### What the task requires:
Would you restate the entries below exactly, keeping every line?

### Raw data:
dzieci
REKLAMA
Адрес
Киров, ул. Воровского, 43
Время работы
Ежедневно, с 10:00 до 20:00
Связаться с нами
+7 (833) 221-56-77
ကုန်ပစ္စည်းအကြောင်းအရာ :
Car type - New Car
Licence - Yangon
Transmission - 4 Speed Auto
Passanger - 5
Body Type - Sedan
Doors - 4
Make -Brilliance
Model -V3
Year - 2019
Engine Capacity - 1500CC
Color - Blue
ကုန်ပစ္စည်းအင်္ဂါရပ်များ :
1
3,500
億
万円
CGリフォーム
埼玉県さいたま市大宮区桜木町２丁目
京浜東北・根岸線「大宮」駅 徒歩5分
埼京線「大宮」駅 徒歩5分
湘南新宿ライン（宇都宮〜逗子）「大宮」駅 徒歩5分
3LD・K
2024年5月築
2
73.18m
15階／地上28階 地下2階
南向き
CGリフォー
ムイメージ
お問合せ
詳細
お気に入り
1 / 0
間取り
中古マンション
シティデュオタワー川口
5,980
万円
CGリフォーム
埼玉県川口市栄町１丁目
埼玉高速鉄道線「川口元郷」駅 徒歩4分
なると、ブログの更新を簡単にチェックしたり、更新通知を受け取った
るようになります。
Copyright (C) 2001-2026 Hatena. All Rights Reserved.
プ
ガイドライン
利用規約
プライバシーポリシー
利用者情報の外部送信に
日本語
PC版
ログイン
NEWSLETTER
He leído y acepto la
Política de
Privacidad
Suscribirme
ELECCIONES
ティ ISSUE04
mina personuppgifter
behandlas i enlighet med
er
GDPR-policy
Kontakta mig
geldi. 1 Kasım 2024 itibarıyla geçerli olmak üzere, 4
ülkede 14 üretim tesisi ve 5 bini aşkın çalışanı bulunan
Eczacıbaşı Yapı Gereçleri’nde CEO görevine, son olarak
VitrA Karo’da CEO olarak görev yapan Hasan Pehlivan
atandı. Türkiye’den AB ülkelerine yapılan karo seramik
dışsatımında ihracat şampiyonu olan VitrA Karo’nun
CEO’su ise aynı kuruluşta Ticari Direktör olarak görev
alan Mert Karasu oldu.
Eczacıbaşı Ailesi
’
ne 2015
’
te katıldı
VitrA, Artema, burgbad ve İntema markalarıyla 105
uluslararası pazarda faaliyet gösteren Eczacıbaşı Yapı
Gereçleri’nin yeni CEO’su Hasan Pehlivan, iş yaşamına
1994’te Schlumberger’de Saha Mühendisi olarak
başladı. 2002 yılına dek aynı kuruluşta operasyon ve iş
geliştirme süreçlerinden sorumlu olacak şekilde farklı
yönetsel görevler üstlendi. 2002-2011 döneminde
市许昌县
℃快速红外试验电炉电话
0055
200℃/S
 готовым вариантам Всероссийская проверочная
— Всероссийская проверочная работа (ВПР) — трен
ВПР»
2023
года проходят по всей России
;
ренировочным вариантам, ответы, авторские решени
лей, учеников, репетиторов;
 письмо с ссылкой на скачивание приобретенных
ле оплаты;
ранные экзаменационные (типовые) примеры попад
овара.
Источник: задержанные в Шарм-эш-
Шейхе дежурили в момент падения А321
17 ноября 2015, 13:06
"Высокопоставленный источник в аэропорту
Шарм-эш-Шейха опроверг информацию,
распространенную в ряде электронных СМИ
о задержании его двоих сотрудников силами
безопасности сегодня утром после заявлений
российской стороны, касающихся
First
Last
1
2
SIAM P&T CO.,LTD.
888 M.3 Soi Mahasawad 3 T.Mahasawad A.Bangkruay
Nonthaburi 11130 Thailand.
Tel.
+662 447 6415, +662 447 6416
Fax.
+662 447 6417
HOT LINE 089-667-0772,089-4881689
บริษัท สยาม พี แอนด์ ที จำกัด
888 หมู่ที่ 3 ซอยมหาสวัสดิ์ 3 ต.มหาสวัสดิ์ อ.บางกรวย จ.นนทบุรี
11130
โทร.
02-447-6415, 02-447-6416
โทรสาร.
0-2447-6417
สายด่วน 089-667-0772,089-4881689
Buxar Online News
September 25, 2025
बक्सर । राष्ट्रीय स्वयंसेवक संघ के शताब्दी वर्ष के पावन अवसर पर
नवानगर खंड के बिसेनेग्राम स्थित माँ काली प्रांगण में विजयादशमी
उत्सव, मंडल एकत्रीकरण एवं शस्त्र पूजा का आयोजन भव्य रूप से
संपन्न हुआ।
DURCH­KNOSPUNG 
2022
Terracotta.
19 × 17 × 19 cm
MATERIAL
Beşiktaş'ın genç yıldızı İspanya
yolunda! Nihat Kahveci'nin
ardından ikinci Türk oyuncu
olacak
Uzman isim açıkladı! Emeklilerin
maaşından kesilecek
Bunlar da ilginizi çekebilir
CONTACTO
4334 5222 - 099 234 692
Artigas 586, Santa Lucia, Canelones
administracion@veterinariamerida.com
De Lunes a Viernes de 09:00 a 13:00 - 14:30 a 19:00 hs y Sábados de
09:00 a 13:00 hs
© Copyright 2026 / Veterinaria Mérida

### Solution to this exercise:
dzieci
REKLAMA
Адрес
Киров, ул. Воровского, 43
Время работы
Ежедневно, с 10:00 до 20:00
Связаться с нами
+7 (833) 221-56-77
ကုန်ပစ္စည်းအကြောင်းအရာ :
Car type - New Car
Licence - Yangon
Transmission - 4 Speed Auto
Passanger - 5
Body Type - Sedan
Doors - 4
Make -Brilliance
Model -V3
Year - 2019
Engine Capacity - 1500CC
Color - Blue
ကုန်ပစ္စည်းအင်္ဂါရပ်များ :
1
3,500
億
万円
CGリフォーム
埼玉県さいたま市大宮区桜木町２丁目
京浜東北・根岸線「大宮」駅 徒歩5分
埼京線「大宮」駅 徒歩5分
湘南新宿ライン（宇都宮〜逗子）「大宮」駅 徒歩5分
3LD・K
2024年5月築
2
73.18m
15階／地上28階 地下2階
南向き
CGリフォー
ムイメージ
お問合せ
詳細
お気に入り
1 / 0
間取り
中古マンション
シティデュオタワー川口
5,980
万円
CGリフォーム
埼玉県川口市栄町１丁目
埼玉高速鉄道線「川口元郷」駅 徒歩4分
なると、ブログの更新を簡単にチェックしたり、更新通知を受け取った
るようになります。
Copyright (C) 2001-2026 Hatena. All Rights Reserved.
プ
ガイドライン
利用規約
プライバシーポリシー
利用者情報の外部送信に
日本語
PC版
ログイン
NEWSLETTER
He leído y acepto la
Política de
Privacidad
Suscribirme
ELECCIONES
ティ ISSUE04
mina personuppgifter
behandlas i enlighet med
er
GDPR-policy
Kontakta mig
geldi. 1 Kasım 2024 itibarıyla geçerli olmak üzere, 4
ülkede 14 üretim tesisi ve 5 bini aşkın çalışanı bulunan
Eczacıbaşı Yapı Gereçleri’nde CEO görevine, son olarak
VitrA Karo’da CEO olarak görev yapan Hasan Pehlivan
atandı. Türkiye’den AB ülkelerine yapılan karo seramik
dışsatımında ihracat şampiyonu olan VitrA Karo’nun
CEO’su ise aynı kuruluşta Ticari Direktör olarak görev
alan Mert Karasu oldu.
Eczacıbaşı Ailesi
’
ne 2015
’
te katıldı
VitrA, Artema, burgbad ve İntema markalarıyla 105
uluslararası pazarda faaliyet gösteren Eczacıbaşı Yapı
Gereçleri’nin yeni CEO’su Hasan Pehlivan, iş yaşamına
1994’te Schlumberger’de Saha Mühendisi olarak
başladı. 2002 yılına dek aynı kuruluşta operasyon ve iş
geliştirme süreçlerinden sorumlu olacak şekilde farklı
yönetsel görevler üstlendi. 2002-2011 döneminde
市许昌县
℃快速红外试验电炉电话
0055
200℃/S
 готовым вариантам Всероссийская проверочная
— Всероссийская проверочная работа (ВПР) — трен
ВПР»
2023
года проходят по всей России
;
ренировочным вариантам, ответы, авторские решени
лей, учеников, репетиторов;
 письмо с ссылкой на скачивание приобретенных
ле оплаты;
ранные экзаменационные (типовые) примеры попад
овара.
Источник: задержанные в Шарм-эш-
Шейхе дежурили в момент падения А321
17 ноября 2015, 13:06
"Высокопоставленный источник в аэропорту
Шарм-эш-Шейха опроверг информацию,
распространенную в ряде электронных СМИ
о задержании его двоих сотрудников силами
безопасности сегодня утром после заявлений
российской стороны, касающихся
First
Last
1
2
SIAM P&T CO.,LTD.
888 M.3 Soi Mahasawad 3 T.Mahasawad A.Bangkruay
Nonthaburi 11130 Thailand.
Tel.
+662 447 6415, +662 447 6416
Fax.
+662 447 6417
HOT LINE 089-667-0772,089-4881689
บริษัท สยาม พี แอนด์ ที จำกัด
888 หมู่ที่ 3 ซอยมหาสวัสดิ์ 3 ต.มหาสวัสดิ์ อ.บางกรวย จ.นนทบุรี
11130
โทร.
02-447-6415, 02-447-6416
โทรสาร.
0-2447-6417
สายด่วน 089-667-0772,089-4881689
Buxar Online News
September 25, 2025
बक्सर । राष्ट्रीय स्वयंसेवक संघ के शताब्दी वर्ष के पावन अवसर पर
नवानगर खंड के बिसेनेग्राम स्थित माँ काली प्रांगण में विजयादशमी
उत्सव, मंडल एकत्रीकरण एवं शस्त्र पूजा का आयोजन भव्य रूप से
संपन्न हुआ।
DURCH­KNOSPUNG 
2022
Terracotta.
19 × 17 × 19 cm
MATERIAL
Beşiktaş'ın genç yıldızı İspanya
yolunda! Nihat Kahveci'nin
ardından ikinci Türk oyuncu
olacak
Uzman isim açıkladı! Emeklilerin
maaşından kesilecek
Bunlar da ilginizi çekebilir
CONTACTO
4334 5222 - 099 234 692
Artigas 586, Santa Lucia, Canelones
administracion@veterinariamerida.com
De Lunes a Viernes de 09:00 a 13:00 - 14:30 a 19:00 hs y Sábados de
09:00 a 13:00 hs
© Copyright 2026 / Veterinaria Mérida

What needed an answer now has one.